:: Task prompt ::
Rewrite all the items below, substituting "grid lines" for "gridlines" wherever it occurs and leaving everything else unchanged.

:: Data records ::

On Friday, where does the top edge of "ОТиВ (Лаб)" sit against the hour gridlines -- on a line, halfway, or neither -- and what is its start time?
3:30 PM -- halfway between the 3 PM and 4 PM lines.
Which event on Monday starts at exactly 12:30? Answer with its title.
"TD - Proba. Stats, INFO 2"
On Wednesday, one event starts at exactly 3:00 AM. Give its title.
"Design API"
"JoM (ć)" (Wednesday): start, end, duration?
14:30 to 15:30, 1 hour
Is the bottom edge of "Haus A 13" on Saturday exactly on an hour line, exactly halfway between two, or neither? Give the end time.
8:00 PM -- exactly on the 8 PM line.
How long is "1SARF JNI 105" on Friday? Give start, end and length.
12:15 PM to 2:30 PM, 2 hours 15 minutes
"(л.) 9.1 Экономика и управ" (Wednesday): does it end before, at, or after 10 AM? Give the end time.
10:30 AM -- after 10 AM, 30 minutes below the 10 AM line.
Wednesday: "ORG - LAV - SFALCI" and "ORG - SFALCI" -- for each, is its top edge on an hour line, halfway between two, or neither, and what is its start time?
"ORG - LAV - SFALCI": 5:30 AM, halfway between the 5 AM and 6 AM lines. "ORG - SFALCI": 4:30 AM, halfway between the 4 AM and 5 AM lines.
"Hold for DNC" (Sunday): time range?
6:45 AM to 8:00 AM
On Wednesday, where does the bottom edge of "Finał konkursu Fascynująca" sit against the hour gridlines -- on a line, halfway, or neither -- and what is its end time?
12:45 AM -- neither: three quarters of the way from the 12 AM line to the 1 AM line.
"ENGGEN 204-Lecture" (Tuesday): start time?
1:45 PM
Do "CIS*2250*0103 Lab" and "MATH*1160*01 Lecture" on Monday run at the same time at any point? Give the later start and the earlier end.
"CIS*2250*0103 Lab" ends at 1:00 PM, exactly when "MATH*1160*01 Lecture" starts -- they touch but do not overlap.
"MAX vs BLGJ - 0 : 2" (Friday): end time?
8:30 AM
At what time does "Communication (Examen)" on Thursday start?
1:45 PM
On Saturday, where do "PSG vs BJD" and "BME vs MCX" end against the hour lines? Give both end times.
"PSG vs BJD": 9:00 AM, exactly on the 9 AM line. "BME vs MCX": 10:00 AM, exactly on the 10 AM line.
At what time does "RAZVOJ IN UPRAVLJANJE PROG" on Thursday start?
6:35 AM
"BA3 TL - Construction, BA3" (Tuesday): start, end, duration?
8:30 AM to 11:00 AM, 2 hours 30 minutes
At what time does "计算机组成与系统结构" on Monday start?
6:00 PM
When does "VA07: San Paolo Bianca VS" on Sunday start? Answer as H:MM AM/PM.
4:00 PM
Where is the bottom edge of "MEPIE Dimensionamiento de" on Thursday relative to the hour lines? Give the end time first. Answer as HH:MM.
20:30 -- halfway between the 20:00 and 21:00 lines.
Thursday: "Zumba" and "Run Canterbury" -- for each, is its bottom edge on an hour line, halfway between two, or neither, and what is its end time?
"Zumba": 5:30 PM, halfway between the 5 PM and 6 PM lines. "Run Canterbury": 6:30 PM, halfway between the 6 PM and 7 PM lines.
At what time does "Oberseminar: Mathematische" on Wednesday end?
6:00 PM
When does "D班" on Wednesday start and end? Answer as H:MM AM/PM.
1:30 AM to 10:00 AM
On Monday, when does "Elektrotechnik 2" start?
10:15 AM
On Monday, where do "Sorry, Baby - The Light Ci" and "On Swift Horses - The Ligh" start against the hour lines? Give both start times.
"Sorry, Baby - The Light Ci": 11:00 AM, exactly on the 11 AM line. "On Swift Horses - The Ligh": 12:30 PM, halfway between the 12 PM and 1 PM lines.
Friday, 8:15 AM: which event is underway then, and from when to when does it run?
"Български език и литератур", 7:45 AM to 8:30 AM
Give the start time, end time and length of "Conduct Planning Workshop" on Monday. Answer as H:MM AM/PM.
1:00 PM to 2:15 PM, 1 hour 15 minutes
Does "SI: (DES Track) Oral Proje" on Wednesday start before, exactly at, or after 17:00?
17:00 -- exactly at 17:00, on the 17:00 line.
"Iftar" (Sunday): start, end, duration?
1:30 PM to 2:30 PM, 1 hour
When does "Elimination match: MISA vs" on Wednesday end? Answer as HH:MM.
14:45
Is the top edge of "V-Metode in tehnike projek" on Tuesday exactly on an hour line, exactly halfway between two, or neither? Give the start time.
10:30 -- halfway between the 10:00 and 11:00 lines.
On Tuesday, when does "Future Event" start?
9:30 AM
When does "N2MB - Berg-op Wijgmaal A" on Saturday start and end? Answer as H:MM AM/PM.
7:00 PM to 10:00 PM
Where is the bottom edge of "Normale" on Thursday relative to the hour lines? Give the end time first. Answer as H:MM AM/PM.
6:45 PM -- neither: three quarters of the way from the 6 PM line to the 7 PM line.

:: Finished answer ::
On Friday, where does the top edge of "ОТиВ (Лаб)" sit against the hour grid lines -- on a line, halfway, or neither -- and what is its start time?
3:30 PM -- halfway between the 3 PM and 4 PM lines.
Which event on Monday starts at exactly 12:30? Answer with its title.
"TD - Proba. Stats, INFO 2"
On Wednesday, one event starts at exactly 3:00 AM. Give its title.
"Design API"
"JoM (ć)" (Wednesday): start, end, duration?
14:30 to 15:30, 1 hour
Is the bottom edge of "Haus A 13" on Saturday exactly on an hour line, exactly halfway between two, or neither? Give the end time.
8:00 PM -- exactly on the 8 PM line.
How long is "1SARF JNI 105" on Friday? Give start, end and length.
12:15 PM to 2:30 PM, 2 hours 15 minutes
"(л.) 9.1 Экономика и управ" (Wednesday): does it end before, at, or after 10 AM? Give the end time.
10:30 AM -- after 10 AM, 30 minutes below the 10 AM line.
Wednesday: "ORG - LAV - SFALCI" and "ORG - SFALCI" -- for each, is its top edge on an hour line, halfway between two, or neither, and what is its start time?
"ORG - LAV - SFALCI": 5:30 AM, halfway between the 5 AM and 6 AM lines. "ORG - SFALCI": 4:30 AM, halfway between the 4 AM and 5 AM lines.
"Hold for DNC" (Sunday): time range?
6:45 AM to 8:00 AM
On Wednesday, where does the bottom edge of "Finał konkursu Fascynująca" sit against the hour grid lines -- on a line, halfway, or neither -- and what is its end time?
12:45 AM -- neither: three quarters of the way from the 12 AM line to the 1 AM line.
"ENGGEN 204-Lecture" (Tuesday): start time?
1:45 PM
Do "CIS*2250*0103 Lab" and "MATH*1160*01 Lecture" on Monday run at the same time at any point? Give the later start and the earlier end.
"CIS*2250*0103 Lab" ends at 1:00 PM, exactly when "MATH*1160*01 Lecture" starts -- they touch but do not overlap.
"MAX vs BLGJ - 0 : 2" (Friday): end time?
8:30 AM
At what time does "Communication (Examen)" on Thursday start?
1:45 PM
On Saturday, where do "PSG vs BJD" and "BME vs MCX" end against the hour lines? Give both end times.
"PSG vs BJD": 9:00 AM, exactly on the 9 AM line. "BME vs MCX": 10:00 AM, exactly on the 10 AM line.
At what time does "RAZVOJ IN UPRAVLJANJE PROG" on Thursday start?
6:35 AM
"BA3 TL - Construction, BA3" (Tuesday): start, end, duration?
8:30 AM to 11:00 AM, 2 hours 30 minutes
At what time does "计算机组成与系统结构" on Monday start?
6:00 PM
When does "VA07: San Paolo Bianca VS" on Sunday start? Answer as H:MM AM/PM.
4:00 PM
Where is the bottom edge of "MEPIE Dimensionamiento de" on Thursday relative to the hour lines? Give the end time first. Answer as HH:MM.
20:30 -- halfway between the 20:00 and 21:00 lines.
Thursday: "Zumba" and "Run Canterbury" -- for each, is its bottom edge on an hour line, halfway between two, or neither, and what is its end time?
"Zumba": 5:30 PM, halfway between the 5 PM and 6 PM lines. "Run Canterbury": 6:30 PM, halfway between the 6 PM and 7 PM lines.
At what time does "Oberseminar: Mathematische" on Wednesday end?
6:00 PM
When does "D班" on Wednesday start and end? Answer as H:MM AM/PM.
1:30 AM to 10:00 AM
On Monday, when does "Elektrotechnik 2" start?
10:15 AM
On Monday, where do "Sorry, Baby - The Light Ci" and "On Swift Horses - The Ligh" start against the hour lines? Give both start times.
"Sorry, Baby - The Light Ci": 11:00 AM, exactly on the 11 AM line. "On Swift Horses - The Ligh": 12:30 PM, halfway between the 12 PM and 1 PM lines.
Friday, 8:15 AM: which event is underway then, and from when to when does it run?
"Български език и литератур", 7:45 AM to 8:30 AM
Give the start time, end time and length of "Conduct Planning Workshop" on Monday. Answer as H:MM AM/PM.
1:00 PM to 2:15 PM, 1 hour 15 minutes
Does "SI: (DES Track) Oral Proje" on Wednesday start before, exactly at, or after 17:00?
17:00 -- exactly at 17:00, on the 17:00 line.
"Iftar" (Sunday): start, end, duration?
1:30 PM to 2:30 PM, 1 hour
When does "Elimination match: MISA vs" on Wednesday end? Answer as HH:MM.
14:45
Is the top edge of "V-Metode in tehnike projek" on Tuesday exactly on an hour line, exactly halfway between two, or neither? Give the start time.
10:30 -- halfway between the 10:00 and 11:00 lines.
On Tuesday, when does "Future Event" start?
9:30 AM
When does "N2MB - Berg-op Wijgmaal A" on Saturday start and end? Answer as H:MM AM/PM.
7:00 PM to 10:00 PM
Where is the bottom edge of "Normale" on Thursday relative to the hour lines? Give the end time first. Answer as H:MM AM/PM.
6:45 PM -- neither: three quarters of the way from the 6 PM line to the 7 PM line.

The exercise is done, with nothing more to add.